Investors and entrepreneurs ET spoke with said startups are back to focusing on fundamentals, where trading discount-led growth for profitable unit economics will no longer be an option -according to VC investors, an essential cyclical shift in a maturing startup industry such as India’s. Unit economics for an ecommerce company would be the revenue and costs associated with acquiring and retaining an online shopper.
“There is some slowdown in valuation but (that’s) not questioning the fundamentals of these businesses,“ said Vani Kola, partner at Kalaari Capital and an early investor in Snapdeal and Urban Ladder. “In the next 6-12 months, companies can use this period to gain market leadership and use the cash better than others to create an exceptional momentum,“ said Kola.
The present depressed sentiment, however, could affect the mindset of entrepreneurs, a situation venture capital investors can leverage to drive down valuations while closing early-stage deals quickly .
“A lot of entrepreneurs who were thinking that let me burn the series-A money on discounting and quickly raise series-B are now going to act smarter,“ said Anand Lunia, founder of seed-stage VC firm India Quotient.
“They will become more cautious, not negotiate much, take what deals that they can, and sit tighter on their funding, which is good,“ he added Several Indian entrepreneurs have already raised capital this year to create a longer runway for themselves in an increasingly competitive market. Several venture investors said their portfolio companies have capital to operate for 18-24 months.
Albinder Dhindsa, cofounder and chief executive of on-demand delivery startup Grofers, said his company is not reassessing its budgets yet but “if the market continues to contract for the next 3-6 months, then we will figure out a limited burn and growth rate.“
Grofers has raised $46 million (about Rs 300 crore) this year.
“Market plunge will shift focus to true company-building,“ Shai lendra Singh, managing director of Sequoia Capital India, said in a post on Twitter.

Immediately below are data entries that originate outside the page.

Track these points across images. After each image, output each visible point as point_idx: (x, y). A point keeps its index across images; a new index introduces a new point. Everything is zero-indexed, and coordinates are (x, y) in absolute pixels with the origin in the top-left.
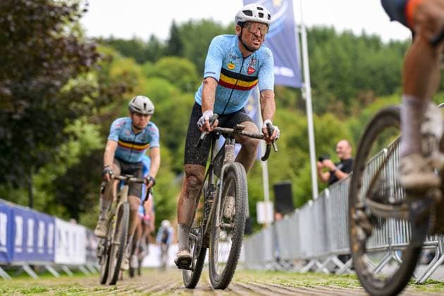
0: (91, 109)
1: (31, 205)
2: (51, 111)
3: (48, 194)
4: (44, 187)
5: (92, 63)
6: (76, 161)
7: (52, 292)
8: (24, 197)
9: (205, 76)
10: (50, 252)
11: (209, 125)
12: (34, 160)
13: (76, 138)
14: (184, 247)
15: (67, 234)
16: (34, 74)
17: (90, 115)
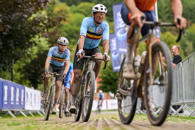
0: (44, 30)
1: (12, 80)
2: (23, 30)
3: (21, 74)
4: (19, 70)
5: (44, 6)
6: (36, 56)
7: (23, 125)
8: (9, 75)
9: (80, 34)
10: (22, 104)
11: (81, 55)
12: (14, 56)
13: (36, 45)
14: (73, 104)
15: (31, 94)
16: (14, 12)
17: (43, 32)
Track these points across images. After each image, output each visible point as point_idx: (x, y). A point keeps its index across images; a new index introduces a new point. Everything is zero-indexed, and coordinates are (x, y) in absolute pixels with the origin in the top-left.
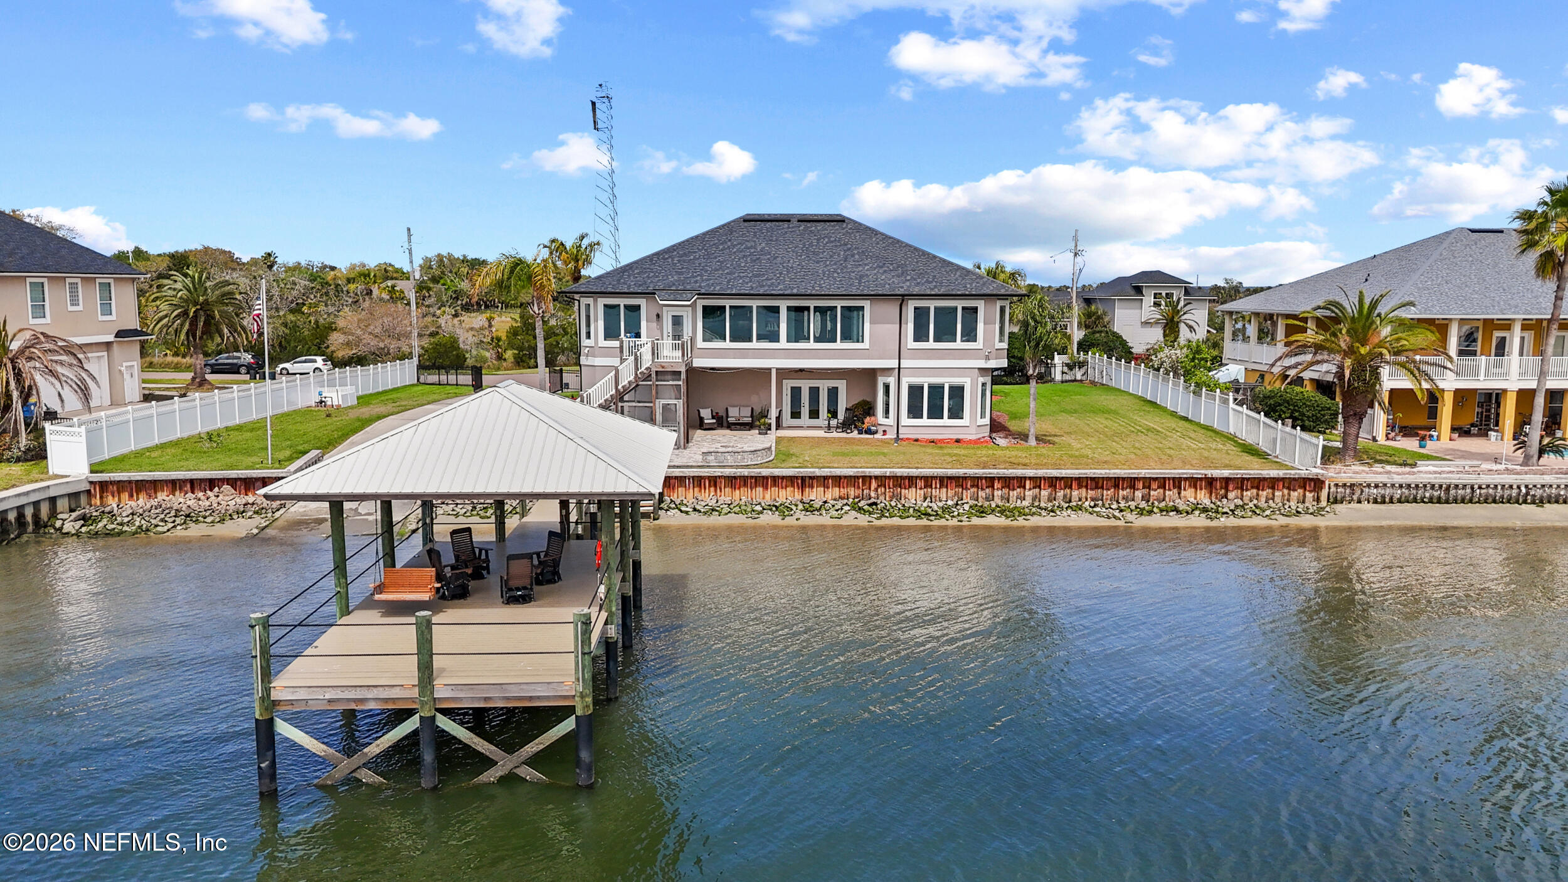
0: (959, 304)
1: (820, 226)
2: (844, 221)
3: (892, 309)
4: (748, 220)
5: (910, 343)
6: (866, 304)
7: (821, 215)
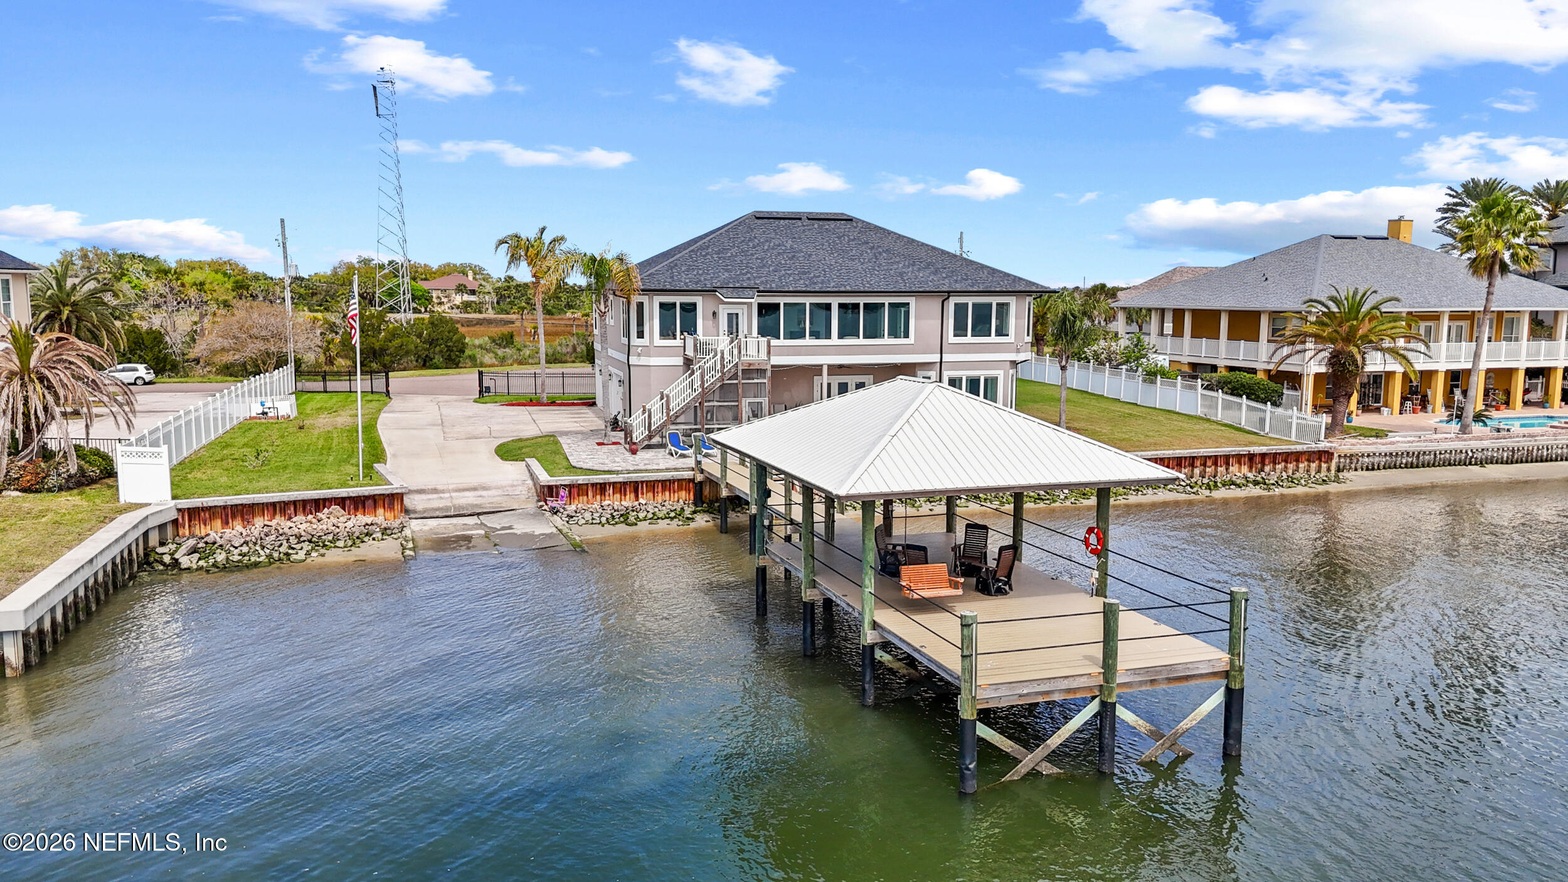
0: (995, 301)
1: (832, 224)
2: (851, 220)
3: (934, 304)
4: (759, 217)
5: (951, 339)
6: (912, 301)
7: (827, 214)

Vijay Shekar Sharma, founder of ecommerce and digital payments firm Paytm, tweeted: “We might be reaching end of cycle where growth at `any cost’ might be giving way to profit able unit economics.“
All this is unlikely to stifle availa bility of capital for early-stage deals, however, as venture capital firms including Accel Partners, SAIF Partners, Lightspeed Ven ture Partners, Nexus Venture Partners and Kalaari have raised or are raising new funds totaling more than $1.5 billion.
“This is not a downturn,“ said t Zishaan Hayath, who runs Mum bai-based education tech startup Toppr besides being an angel in vestor in 30 startups. “Investors can’t miss out on a good deal now and it’s not as if entrepreneurs will run out of capital as they would still be investing in good companies.“ But Hayath does ex pect unrealistic valuations to end, with startups becoming more pru dent with the capital they have raised.
This, however, could put pres sure on valuation multiples, said experts.
The past 5-6 months have wit nessed several instances where internet companies and investors have disagreed over valuations, forcing companies to raise capital from their existing investors. ET reported last month that Flipkart and Snapdeal faced such valuation mismatches in their recent fundraising campaigns.
Even so, investments above $50 million have increased from two in 2013 and 12 in 2014 to 25 till July this year, according to startup analytics firm Tracxn. Total funding for venture capital-backed tech companies increased to $5.4 billion this year from $4.7 billion in all of 2014.
The abundance of capital has helped build businesses but without enough moats as it allowed companies–from e-tailing firms to food delivery and online classifieds startups–to lure customers with big discounts, masking the difference between real and artificial demand for a service and leading to questionable unit economics.
Unit economics in India are worse than in many other global startup hubs, according to experts.
“There are high cash burn rates in China as well, but a singleminded focus on growth (in India) is contributing to uncomfortably high burn rates in certain sectors,“ said Bejul Somaia, managing director of Lightspeed India Partners Advisors. “This is a function of get-big-fast strategies and challenging unit economics dri ven by low-order values and high logistics costs.“
According to a recent report by Kotak Institutional Equities, gross merchandise value (GMV) per buyer is expected to increase from $140 now to $146 by 2020, as compared to average GMV of $1,092 for Chinese peers such as Alibaba in 2014.
“Sanity has started coming back to the area where it had heated up the most–in large rounds of funding of over $40-50 million, which are much harder to get done now,“ said Avnish Bajaj, managing director at Matrix Partners India, an early backer of Ola and Quikr.“Highest quality companies will continue to get money but the rate of increase of valuations will go down and for first time you will start seeing some significant consolidation.“
Entrepreneurs, too, are realizing that valuations have run up very quickly. “In all these booms what I have seen is that the writing on the wall is clear, but we (delude) ourselves into believing that it’s not there,“ said Yashish Dahiya, founder of Policybazaar who previously worked at global consultancy Bain & Co during the dotcom bubble of 2000.
“My take is that we are getting ahead of ourselves. The change in market is not as rapid as increases in valuation are,“ said Dahiya, whose company raised Rs 254 crore in April at a valuation of about Rs 1,200 crore.